What you should do:
With the pictures omitted, write out all of the listing exactly.

Source material:
|---|

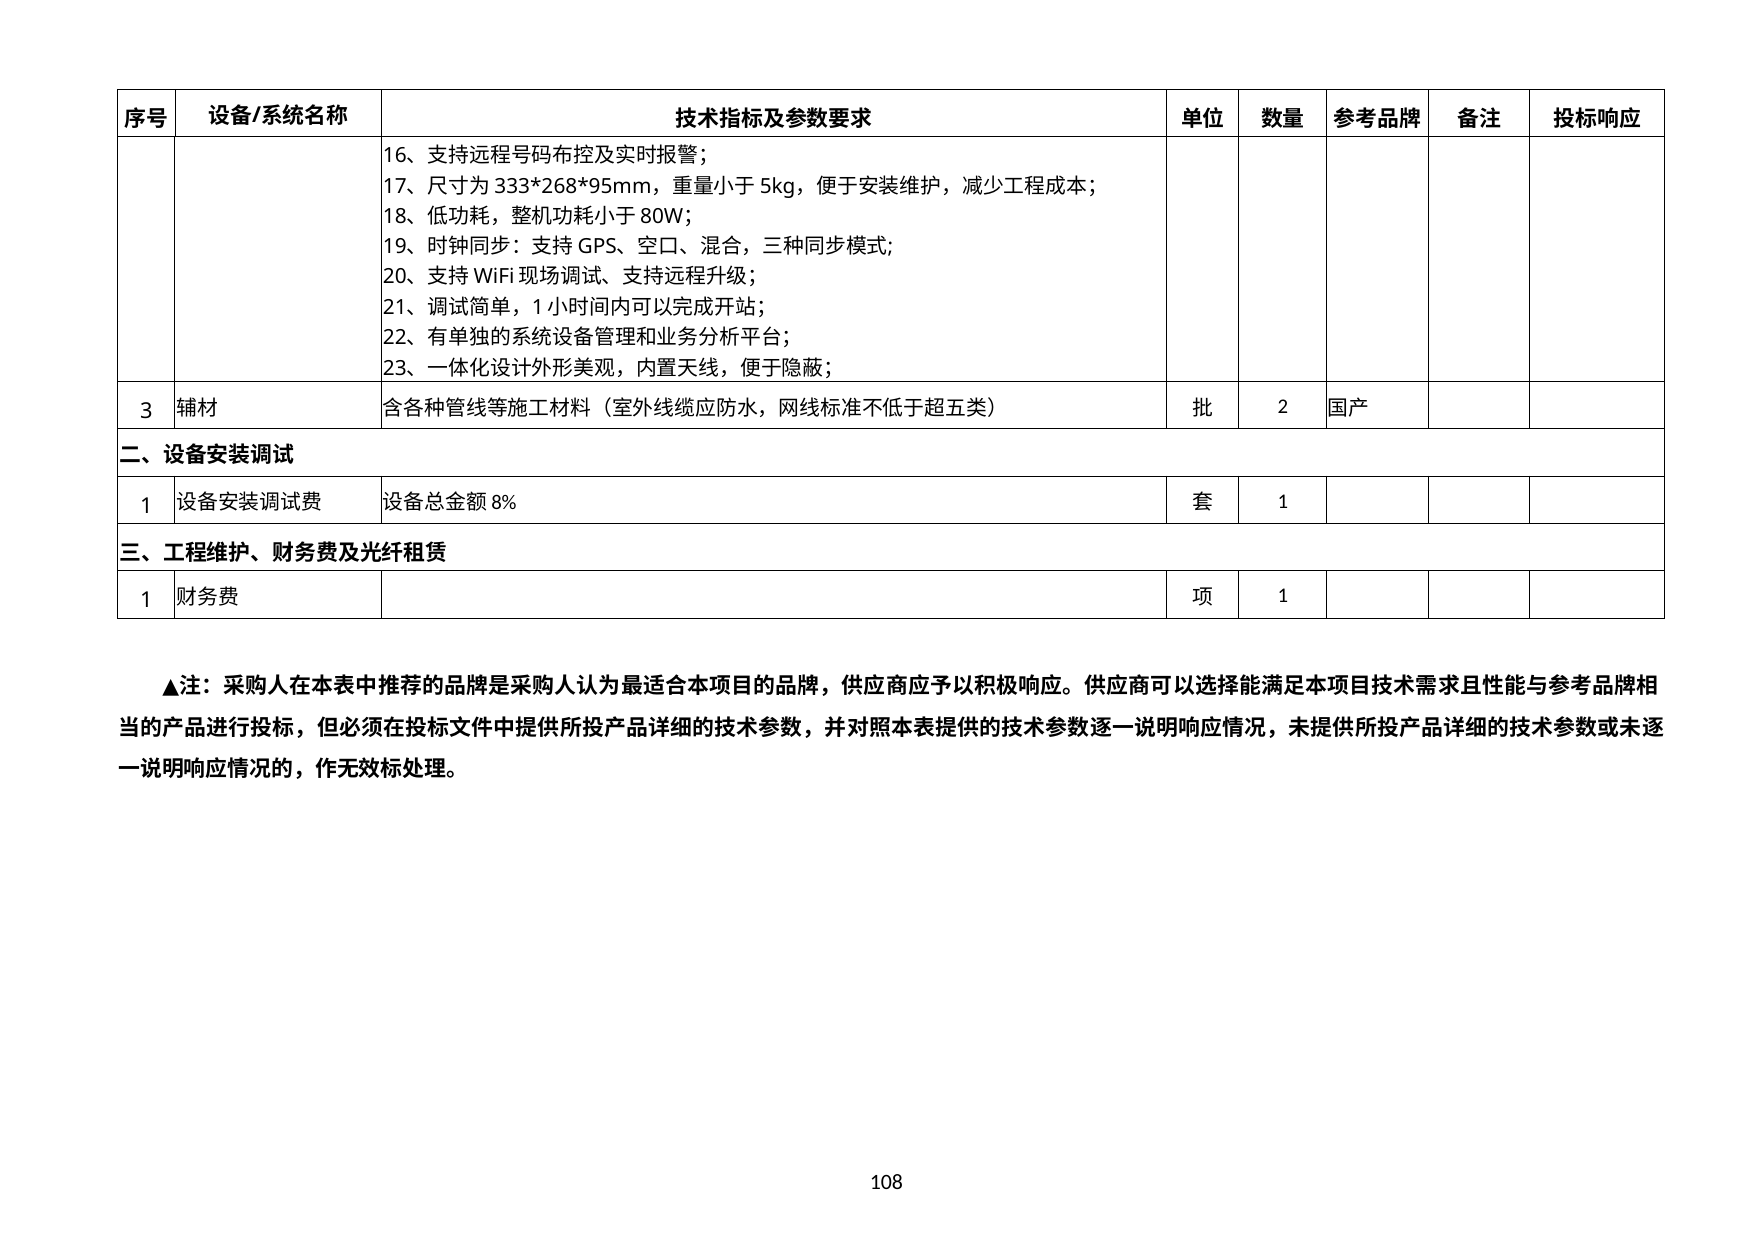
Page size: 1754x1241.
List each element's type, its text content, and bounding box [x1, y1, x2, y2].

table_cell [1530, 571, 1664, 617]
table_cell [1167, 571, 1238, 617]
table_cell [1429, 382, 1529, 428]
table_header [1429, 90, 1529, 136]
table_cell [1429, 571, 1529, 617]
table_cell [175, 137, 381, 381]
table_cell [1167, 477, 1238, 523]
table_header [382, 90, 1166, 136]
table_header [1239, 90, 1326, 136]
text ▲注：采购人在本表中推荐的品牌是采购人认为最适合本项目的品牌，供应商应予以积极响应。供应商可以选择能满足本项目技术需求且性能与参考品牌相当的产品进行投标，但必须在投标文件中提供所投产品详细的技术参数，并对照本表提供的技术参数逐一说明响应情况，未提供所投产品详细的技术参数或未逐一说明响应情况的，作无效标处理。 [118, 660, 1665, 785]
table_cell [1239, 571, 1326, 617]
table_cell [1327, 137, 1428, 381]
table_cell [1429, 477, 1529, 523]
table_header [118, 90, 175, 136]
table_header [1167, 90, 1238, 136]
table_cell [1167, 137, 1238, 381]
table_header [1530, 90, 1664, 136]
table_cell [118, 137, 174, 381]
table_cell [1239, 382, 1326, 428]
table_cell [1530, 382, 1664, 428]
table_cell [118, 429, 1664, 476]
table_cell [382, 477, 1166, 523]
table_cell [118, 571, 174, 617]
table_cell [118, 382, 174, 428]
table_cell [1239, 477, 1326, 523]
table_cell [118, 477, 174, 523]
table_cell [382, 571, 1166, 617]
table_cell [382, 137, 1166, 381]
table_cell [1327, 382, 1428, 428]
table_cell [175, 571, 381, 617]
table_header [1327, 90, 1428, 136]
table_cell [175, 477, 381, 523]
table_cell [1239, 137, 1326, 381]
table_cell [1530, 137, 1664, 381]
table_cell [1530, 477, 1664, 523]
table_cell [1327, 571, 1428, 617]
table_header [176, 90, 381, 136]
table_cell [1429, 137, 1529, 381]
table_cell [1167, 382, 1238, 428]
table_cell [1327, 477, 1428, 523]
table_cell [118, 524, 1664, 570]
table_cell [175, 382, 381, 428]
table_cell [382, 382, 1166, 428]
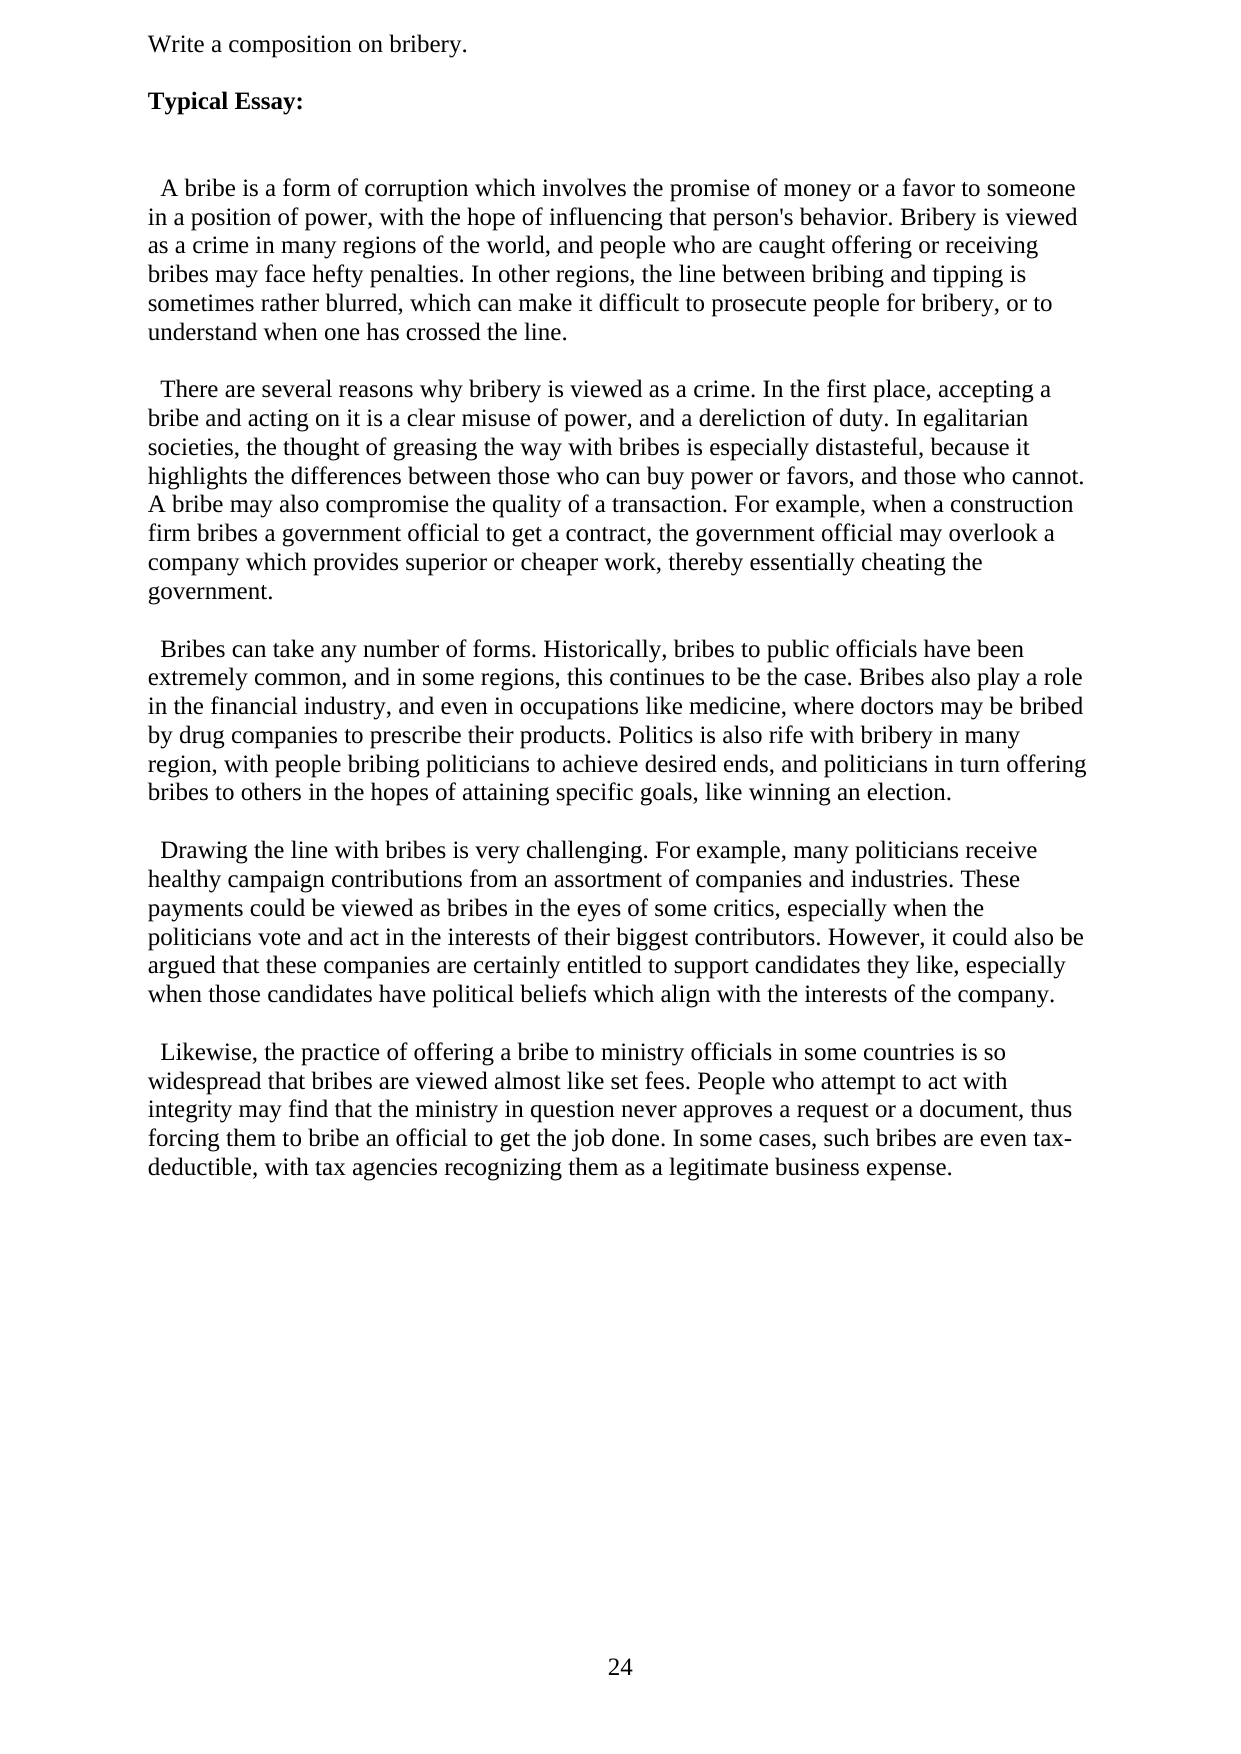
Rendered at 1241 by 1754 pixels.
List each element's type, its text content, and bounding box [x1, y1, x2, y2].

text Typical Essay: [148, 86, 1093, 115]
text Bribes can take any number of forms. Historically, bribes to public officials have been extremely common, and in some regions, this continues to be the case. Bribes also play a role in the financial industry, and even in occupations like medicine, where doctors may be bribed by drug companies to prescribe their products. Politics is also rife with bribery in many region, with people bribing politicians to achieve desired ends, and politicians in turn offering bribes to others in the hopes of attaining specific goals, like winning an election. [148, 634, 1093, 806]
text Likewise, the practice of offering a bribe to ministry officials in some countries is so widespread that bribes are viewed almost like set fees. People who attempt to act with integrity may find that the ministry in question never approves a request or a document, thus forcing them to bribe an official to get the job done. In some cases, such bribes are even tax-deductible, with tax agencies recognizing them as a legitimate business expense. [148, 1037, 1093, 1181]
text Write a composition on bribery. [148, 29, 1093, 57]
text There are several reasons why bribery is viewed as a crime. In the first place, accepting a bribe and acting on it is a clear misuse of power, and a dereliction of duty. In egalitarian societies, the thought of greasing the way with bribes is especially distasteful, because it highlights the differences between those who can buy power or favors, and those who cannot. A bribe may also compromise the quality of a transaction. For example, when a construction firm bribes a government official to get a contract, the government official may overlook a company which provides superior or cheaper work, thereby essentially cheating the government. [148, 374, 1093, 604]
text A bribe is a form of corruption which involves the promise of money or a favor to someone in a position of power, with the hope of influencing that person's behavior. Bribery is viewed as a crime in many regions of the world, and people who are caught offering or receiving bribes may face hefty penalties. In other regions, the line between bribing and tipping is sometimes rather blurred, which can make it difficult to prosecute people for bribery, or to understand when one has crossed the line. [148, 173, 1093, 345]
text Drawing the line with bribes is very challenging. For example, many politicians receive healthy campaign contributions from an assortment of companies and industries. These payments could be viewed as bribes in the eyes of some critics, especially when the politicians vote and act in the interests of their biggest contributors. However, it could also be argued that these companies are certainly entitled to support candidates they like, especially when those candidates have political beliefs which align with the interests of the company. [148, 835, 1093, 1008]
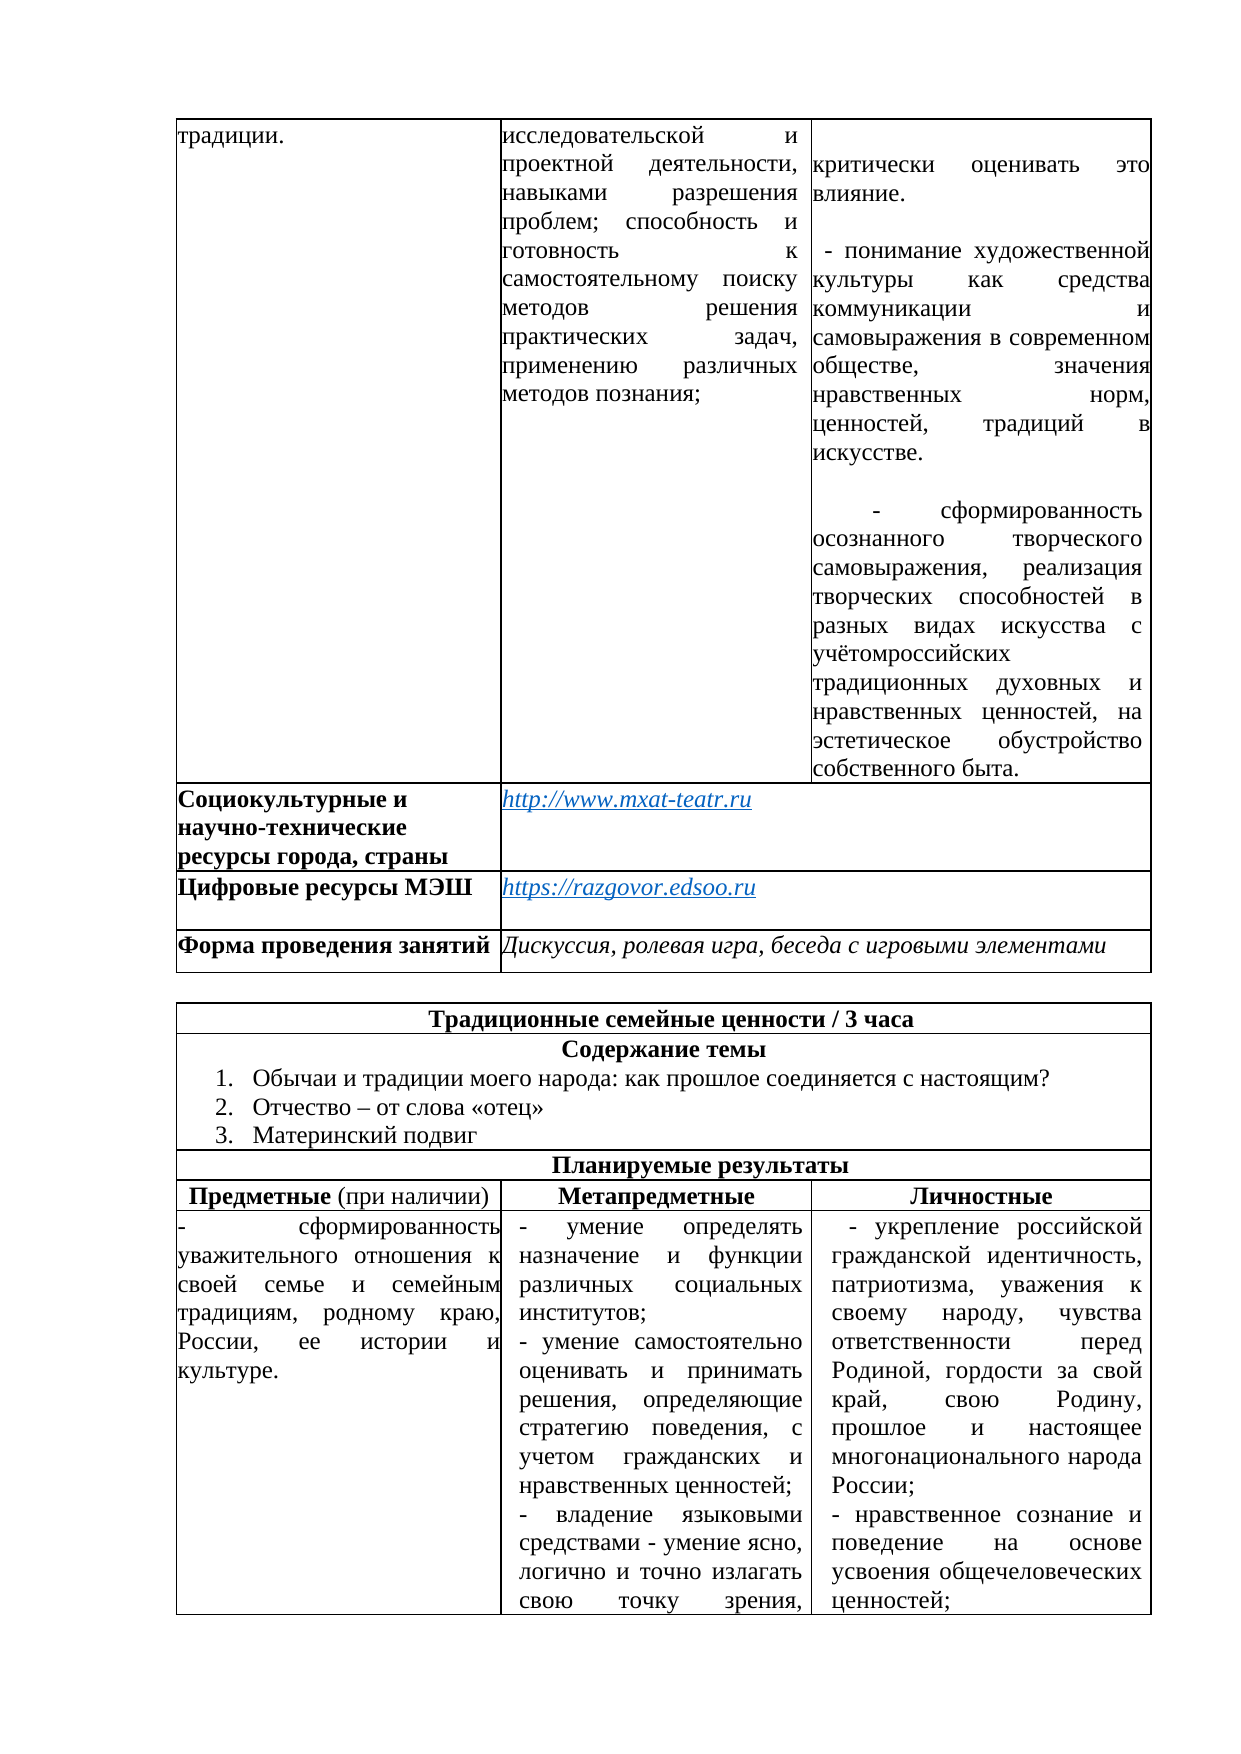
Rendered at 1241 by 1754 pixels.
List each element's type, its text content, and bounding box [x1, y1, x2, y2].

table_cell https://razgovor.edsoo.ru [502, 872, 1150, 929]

|---|

Solved exercise:
Page size: 1754x1241.
List each element's type, its text content, and bounding box [x1, y1, x2, y2].

table_cell [1530, 571, 1664, 617]
table_cell [1167, 571, 1238, 617]
table_cell [1429, 382, 1529, 428]
table_header [1429, 90, 1529, 136]
table_cell [1429, 571, 1529, 617]
table_cell [175, 137, 381, 381]
table_cell [1167, 477, 1238, 523]
table_header [382, 90, 1166, 136]
table_header [1239, 90, 1326, 136]
text ▲注：采购人在本表中推荐的品牌是采购人认为最适合本项目的品牌，供应商应予以积极响应。供应商可以选择能满足本项目技术需求且性能与参考品牌相当的产品进行投标，但必须在投标文件中提供所投产品详细的技术参数，并对照本表提供的技术参数逐一说明响应情况，未提供所投产品详细的技术参数或未逐一说明响应情况的，作无效标处理。 [118, 660, 1665, 785]
table_cell [1239, 571, 1326, 617]
table_cell [1327, 137, 1428, 381]
table_cell [1429, 477, 1529, 523]
table_header [118, 90, 175, 136]
table_header [1167, 90, 1238, 136]
table_cell [1167, 137, 1238, 381]
table_header [1530, 90, 1664, 136]
table_cell [118, 137, 174, 381]
table_cell [1239, 382, 1326, 428]
table_cell [1530, 382, 1664, 428]
table_cell [118, 429, 1664, 476]
table_cell [382, 477, 1166, 523]
table_cell [118, 571, 174, 617]
table_cell [118, 382, 174, 428]
table_cell [1239, 477, 1326, 523]
table_cell [118, 477, 174, 523]
table_cell [382, 571, 1166, 617]
table_cell [382, 137, 1166, 381]
table_cell [1327, 382, 1428, 428]
table_cell [175, 571, 381, 617]
table_header [1327, 90, 1428, 136]
table_cell [175, 477, 381, 523]
table_cell [1239, 137, 1326, 381]
table_cell [1530, 137, 1664, 381]
table_cell [1530, 477, 1664, 523]
table_cell [1327, 571, 1428, 617]
table_header [176, 90, 381, 136]
table_cell [1429, 137, 1529, 381]
table_cell [1167, 382, 1238, 428]
table_cell [1327, 477, 1428, 523]
table_cell [118, 524, 1664, 570]
table_cell [175, 382, 381, 428]
table_cell [382, 382, 1166, 428]
Rendered at 1241 by 1754 pixels.
List each element's type, its text content, and bounding box [x1, y1, x2, y2].

text Typical Essay: [148, 86, 1093, 115]
text Bribes can take any number of forms. Historically, bribes to public officials have been extremely common, and in some regions, this continues to be the case. Bribes also play a role in the financial industry, and even in occupations like medicine, where doctors may be bribed by drug companies to prescribe their products. Politics is also rife with bribery in many region, with people bribing politicians to achieve desired ends, and politicians in turn offering bribes to others in the hopes of attaining specific goals, like winning an election. [148, 634, 1093, 806]
text Likewise, the practice of offering a bribe to ministry officials in some countries is so widespread that bribes are viewed almost like set fees. People who attempt to act with integrity may find that the ministry in question never approves a request or a document, thus forcing them to bribe an official to get the job done. In some cases, such bribes are even tax-deductible, with tax agencies recognizing them as a legitimate business expense. [148, 1037, 1093, 1181]
text Write a composition on bribery. [148, 29, 1093, 57]
text There are several reasons why bribery is viewed as a crime. In the first place, accepting a bribe and acting on it is a clear misuse of power, and a dereliction of duty. In egalitarian societies, the thought of greasing the way with bribes is especially distasteful, because it highlights the differences between those who can buy power or favors, and those who cannot. A bribe may also compromise the quality of a transaction. For example, when a construction firm bribes a government official to get a contract, the government official may overlook a company which provides superior or cheaper work, thereby essentially cheating the government. [148, 374, 1093, 604]
text A bribe is a form of corruption which involves the promise of money or a favor to someone in a position of power, with the hope of influencing that person's behavior. Bribery is viewed as a crime in many regions of the world, and people who are caught offering or receiving bribes may face hefty penalties. In other regions, the line between bribing and tipping is sometimes rather blurred, which can make it difficult to prosecute people for bribery, or to understand when one has crossed the line. [148, 173, 1093, 345]
text Drawing the line with bribes is very challenging. For example, many politicians receive healthy campaign contributions from an assortment of companies and industries. These payments could be viewed as bribes in the eyes of some critics, especially when the politicians vote and act in the interests of their biggest contributors. However, it could also be argued that these companies are certainly entitled to support candidates they like, especially when those candidates have political beliefs which align with the interests of the company. [148, 835, 1093, 1008]
Rendered at 1241 by 1754 pixels.
List each element's type, its text content, and bounding box [x1, y1, x2, y2].

table_cell https://razgovor.edsoo.ru [502, 872, 1150, 929]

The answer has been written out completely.